#### [Exercise goal]
In the data below, locate each line with the word "click" and list it.
-- Supplied information follows --
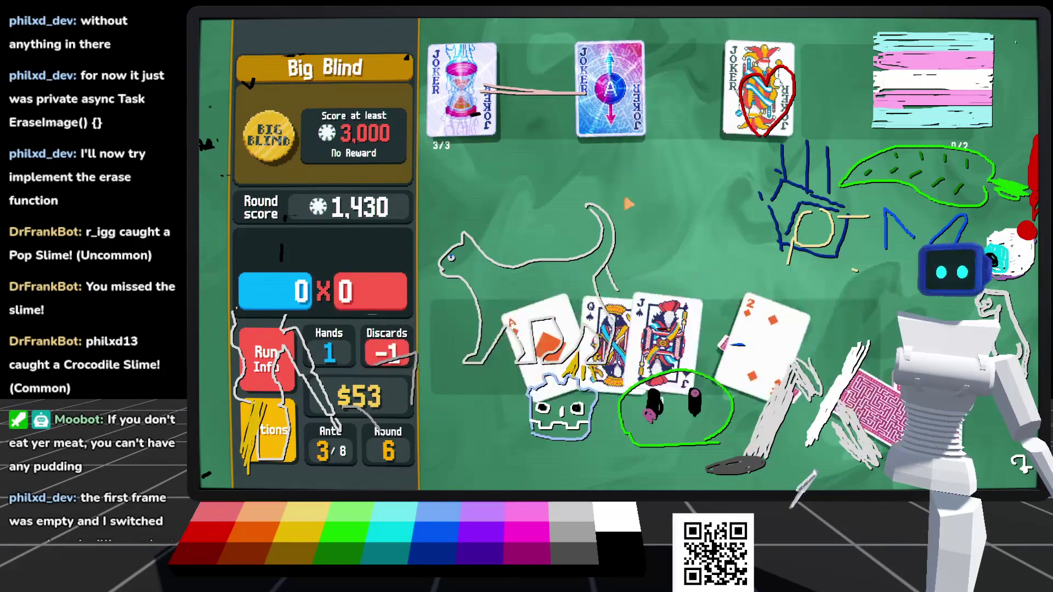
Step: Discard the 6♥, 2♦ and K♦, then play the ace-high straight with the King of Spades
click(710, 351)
-- Supplied information concluded --
-- Supplied information follows --
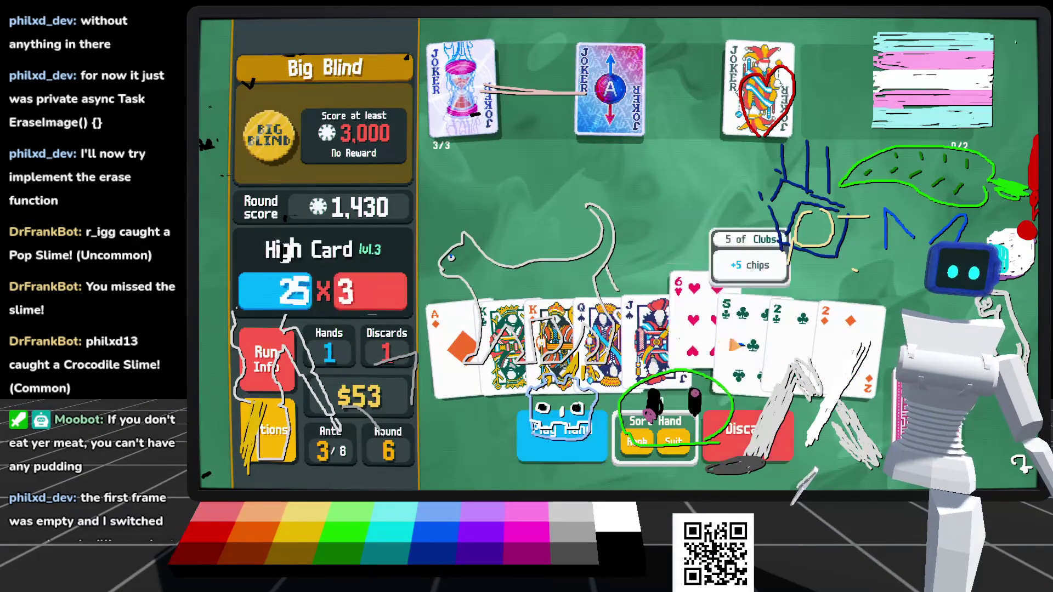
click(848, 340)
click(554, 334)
-- Supplied information concluded --
-- Supplied information follows --
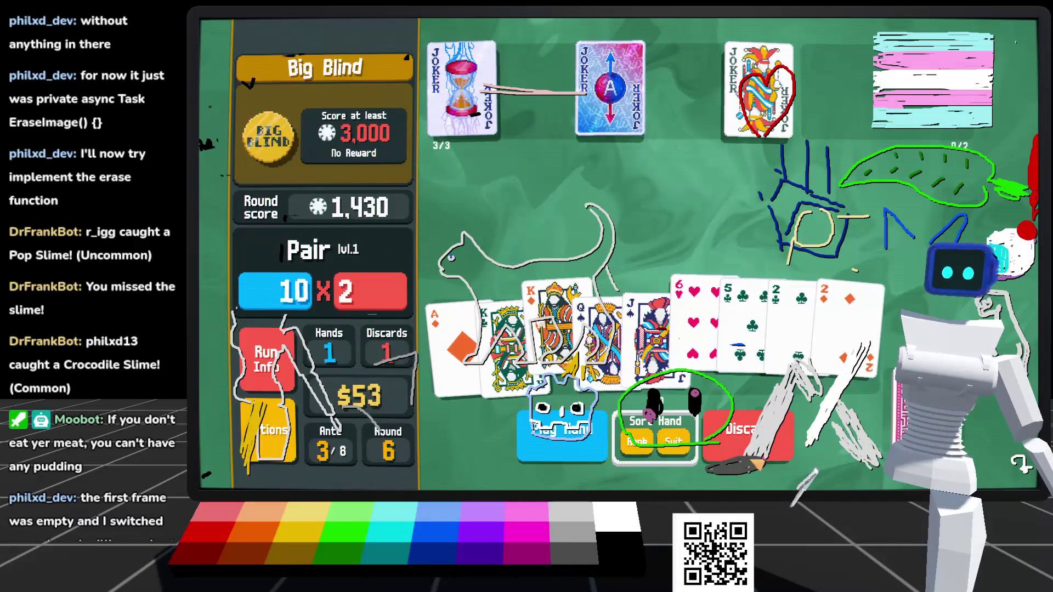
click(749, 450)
-- Supplied information concluded --
#### [Task result]
click(710, 351)
click(848, 340)
click(554, 334)
click(749, 450)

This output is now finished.